• **Dataset excerpts**:
═══

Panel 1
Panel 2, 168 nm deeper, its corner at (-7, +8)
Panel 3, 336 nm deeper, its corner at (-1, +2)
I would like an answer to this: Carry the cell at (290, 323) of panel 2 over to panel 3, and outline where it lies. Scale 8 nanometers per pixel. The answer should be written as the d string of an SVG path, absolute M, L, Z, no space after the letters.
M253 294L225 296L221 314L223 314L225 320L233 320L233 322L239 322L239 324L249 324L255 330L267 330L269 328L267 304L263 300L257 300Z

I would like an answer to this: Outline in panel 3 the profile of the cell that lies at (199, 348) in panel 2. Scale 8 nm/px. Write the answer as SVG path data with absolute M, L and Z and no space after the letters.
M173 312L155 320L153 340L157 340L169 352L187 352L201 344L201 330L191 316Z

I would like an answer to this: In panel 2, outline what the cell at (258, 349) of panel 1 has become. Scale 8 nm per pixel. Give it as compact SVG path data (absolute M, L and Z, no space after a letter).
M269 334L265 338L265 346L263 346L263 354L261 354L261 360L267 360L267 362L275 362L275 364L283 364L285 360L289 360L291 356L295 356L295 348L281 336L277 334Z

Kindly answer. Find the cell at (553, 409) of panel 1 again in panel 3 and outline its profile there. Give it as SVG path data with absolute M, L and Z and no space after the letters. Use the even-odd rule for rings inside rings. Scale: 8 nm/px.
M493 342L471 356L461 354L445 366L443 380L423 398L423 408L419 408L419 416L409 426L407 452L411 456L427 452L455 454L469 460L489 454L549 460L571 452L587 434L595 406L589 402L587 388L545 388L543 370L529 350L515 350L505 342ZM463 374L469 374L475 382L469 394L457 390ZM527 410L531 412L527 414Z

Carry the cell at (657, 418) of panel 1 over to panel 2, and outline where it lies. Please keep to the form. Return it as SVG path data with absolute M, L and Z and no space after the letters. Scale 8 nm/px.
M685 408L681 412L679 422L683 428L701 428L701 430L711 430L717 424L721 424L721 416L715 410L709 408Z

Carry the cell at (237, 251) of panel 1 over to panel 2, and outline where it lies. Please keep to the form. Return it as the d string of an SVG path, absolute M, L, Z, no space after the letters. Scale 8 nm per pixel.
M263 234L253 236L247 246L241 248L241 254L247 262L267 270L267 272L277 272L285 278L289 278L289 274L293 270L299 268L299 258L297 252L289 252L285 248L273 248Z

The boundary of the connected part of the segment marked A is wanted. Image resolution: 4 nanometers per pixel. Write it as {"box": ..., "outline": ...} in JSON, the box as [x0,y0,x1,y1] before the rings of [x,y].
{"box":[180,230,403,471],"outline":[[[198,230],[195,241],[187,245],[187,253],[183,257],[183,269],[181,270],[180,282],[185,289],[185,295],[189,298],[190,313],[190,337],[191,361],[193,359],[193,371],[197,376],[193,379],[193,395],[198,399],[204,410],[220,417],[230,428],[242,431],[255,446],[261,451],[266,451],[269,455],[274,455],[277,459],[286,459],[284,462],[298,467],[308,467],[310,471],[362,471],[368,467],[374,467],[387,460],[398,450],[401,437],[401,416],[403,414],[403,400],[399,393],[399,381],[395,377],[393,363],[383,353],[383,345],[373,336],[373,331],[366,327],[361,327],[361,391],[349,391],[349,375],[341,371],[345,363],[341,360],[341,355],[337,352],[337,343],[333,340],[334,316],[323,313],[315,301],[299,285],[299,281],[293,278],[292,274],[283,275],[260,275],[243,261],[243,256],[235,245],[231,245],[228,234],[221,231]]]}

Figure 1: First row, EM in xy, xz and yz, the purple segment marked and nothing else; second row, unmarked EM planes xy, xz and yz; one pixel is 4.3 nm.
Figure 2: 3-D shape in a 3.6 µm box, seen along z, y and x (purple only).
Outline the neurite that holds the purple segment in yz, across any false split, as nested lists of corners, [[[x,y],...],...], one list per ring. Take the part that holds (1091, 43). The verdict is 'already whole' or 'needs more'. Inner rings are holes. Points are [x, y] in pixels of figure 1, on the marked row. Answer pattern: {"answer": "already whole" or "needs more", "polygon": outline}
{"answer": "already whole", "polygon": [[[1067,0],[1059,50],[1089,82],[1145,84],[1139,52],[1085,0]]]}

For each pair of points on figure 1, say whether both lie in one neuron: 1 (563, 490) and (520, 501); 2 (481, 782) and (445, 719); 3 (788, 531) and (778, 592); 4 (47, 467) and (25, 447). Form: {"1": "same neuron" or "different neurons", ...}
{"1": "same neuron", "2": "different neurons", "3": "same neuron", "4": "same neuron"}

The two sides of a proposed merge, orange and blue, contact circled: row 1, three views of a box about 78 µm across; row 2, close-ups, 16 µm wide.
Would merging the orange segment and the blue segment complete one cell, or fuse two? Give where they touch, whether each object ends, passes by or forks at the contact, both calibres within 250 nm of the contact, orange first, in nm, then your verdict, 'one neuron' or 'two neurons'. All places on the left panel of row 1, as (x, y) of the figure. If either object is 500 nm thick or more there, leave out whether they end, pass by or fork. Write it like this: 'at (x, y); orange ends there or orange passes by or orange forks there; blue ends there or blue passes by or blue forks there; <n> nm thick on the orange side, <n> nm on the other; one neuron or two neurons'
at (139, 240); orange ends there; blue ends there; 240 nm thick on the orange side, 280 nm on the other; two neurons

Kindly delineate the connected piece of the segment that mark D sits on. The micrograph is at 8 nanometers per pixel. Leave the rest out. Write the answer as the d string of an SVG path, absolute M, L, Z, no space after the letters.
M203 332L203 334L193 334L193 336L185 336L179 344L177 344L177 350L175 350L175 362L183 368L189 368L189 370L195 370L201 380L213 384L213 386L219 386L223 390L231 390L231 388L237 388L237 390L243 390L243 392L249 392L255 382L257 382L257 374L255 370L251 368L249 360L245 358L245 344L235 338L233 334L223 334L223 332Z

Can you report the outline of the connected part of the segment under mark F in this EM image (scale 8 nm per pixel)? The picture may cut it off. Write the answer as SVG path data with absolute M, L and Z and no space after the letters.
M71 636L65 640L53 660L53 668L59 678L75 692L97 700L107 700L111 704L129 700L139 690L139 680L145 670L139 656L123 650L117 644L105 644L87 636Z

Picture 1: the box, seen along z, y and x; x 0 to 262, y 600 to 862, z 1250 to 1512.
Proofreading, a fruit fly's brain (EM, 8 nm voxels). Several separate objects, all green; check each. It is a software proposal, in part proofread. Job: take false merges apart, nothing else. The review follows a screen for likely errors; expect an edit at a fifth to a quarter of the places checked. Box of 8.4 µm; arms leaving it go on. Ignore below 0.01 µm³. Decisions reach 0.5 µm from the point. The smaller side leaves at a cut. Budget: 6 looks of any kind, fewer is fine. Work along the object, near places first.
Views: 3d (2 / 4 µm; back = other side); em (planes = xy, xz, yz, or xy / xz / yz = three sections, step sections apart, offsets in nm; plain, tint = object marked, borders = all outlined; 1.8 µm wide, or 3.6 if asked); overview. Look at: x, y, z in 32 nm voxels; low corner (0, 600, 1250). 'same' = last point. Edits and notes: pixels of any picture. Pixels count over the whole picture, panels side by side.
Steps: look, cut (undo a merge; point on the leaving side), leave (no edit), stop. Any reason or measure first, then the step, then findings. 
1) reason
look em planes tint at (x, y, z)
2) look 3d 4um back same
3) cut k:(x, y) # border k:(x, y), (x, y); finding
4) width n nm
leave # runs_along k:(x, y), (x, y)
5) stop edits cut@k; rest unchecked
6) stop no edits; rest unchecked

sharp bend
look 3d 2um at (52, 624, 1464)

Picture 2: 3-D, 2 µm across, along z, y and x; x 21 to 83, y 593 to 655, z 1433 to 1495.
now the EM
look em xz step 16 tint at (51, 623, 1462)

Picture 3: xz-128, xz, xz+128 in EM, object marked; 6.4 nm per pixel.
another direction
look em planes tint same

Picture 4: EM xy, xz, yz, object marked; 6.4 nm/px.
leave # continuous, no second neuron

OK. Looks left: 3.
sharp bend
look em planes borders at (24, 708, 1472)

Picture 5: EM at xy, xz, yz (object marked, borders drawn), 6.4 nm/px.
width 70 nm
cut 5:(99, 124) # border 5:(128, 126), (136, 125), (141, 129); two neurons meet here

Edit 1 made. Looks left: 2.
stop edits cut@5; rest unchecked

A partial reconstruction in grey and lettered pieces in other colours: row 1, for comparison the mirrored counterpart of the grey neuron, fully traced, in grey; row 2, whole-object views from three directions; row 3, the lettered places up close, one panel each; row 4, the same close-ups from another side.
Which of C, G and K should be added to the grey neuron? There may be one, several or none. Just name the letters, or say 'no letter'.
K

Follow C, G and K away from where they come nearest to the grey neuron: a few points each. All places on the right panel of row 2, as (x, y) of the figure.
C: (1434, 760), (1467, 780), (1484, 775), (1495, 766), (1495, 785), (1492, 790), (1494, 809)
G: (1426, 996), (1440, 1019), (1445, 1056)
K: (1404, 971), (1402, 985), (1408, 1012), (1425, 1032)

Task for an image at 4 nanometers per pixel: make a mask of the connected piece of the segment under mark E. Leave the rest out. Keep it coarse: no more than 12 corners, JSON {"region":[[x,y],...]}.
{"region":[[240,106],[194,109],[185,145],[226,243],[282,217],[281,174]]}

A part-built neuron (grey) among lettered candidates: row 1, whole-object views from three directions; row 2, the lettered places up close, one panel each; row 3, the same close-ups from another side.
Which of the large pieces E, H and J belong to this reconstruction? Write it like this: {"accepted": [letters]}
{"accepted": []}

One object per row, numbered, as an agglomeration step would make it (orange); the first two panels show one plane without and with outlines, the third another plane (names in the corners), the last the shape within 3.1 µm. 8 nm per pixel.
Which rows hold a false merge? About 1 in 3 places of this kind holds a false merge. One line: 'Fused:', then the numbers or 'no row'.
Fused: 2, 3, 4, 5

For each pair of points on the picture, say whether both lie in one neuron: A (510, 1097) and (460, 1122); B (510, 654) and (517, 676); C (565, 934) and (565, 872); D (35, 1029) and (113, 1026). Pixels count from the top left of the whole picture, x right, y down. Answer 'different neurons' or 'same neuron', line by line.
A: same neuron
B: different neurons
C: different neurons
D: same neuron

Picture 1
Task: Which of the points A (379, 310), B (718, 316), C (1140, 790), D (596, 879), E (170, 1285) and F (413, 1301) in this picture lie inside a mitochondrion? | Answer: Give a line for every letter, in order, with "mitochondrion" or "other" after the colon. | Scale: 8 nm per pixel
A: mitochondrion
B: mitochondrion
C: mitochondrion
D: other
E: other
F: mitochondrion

═══

• **How to complete this task**:
From the listing, reproduce every line where the word "panels" is present.

• **Task output**:
Views: 3d (2 / 4 µm; back = other side); em (planes = xy, xz, yz, or xy / xz / yz = three sections, step sections apart, offsets in nm; plain, tint = object marked, borders = all outlined; 1.8 µm wide, or 3.6 if asked); overview. Look at: x, y, z in 32 nm voxels; low corner (0, 600, 1250). 'same' = last point. Edits and notes: pixels of any picture. Pixels count over the whole picture, panels side by side.
One object per row, numbered, as an agglomeration step would make it (orange); the first two panels show one plane without and with outlines, the third another plane (names in the corners), the last the shape within 3.1 µm. 8 nm per pixel.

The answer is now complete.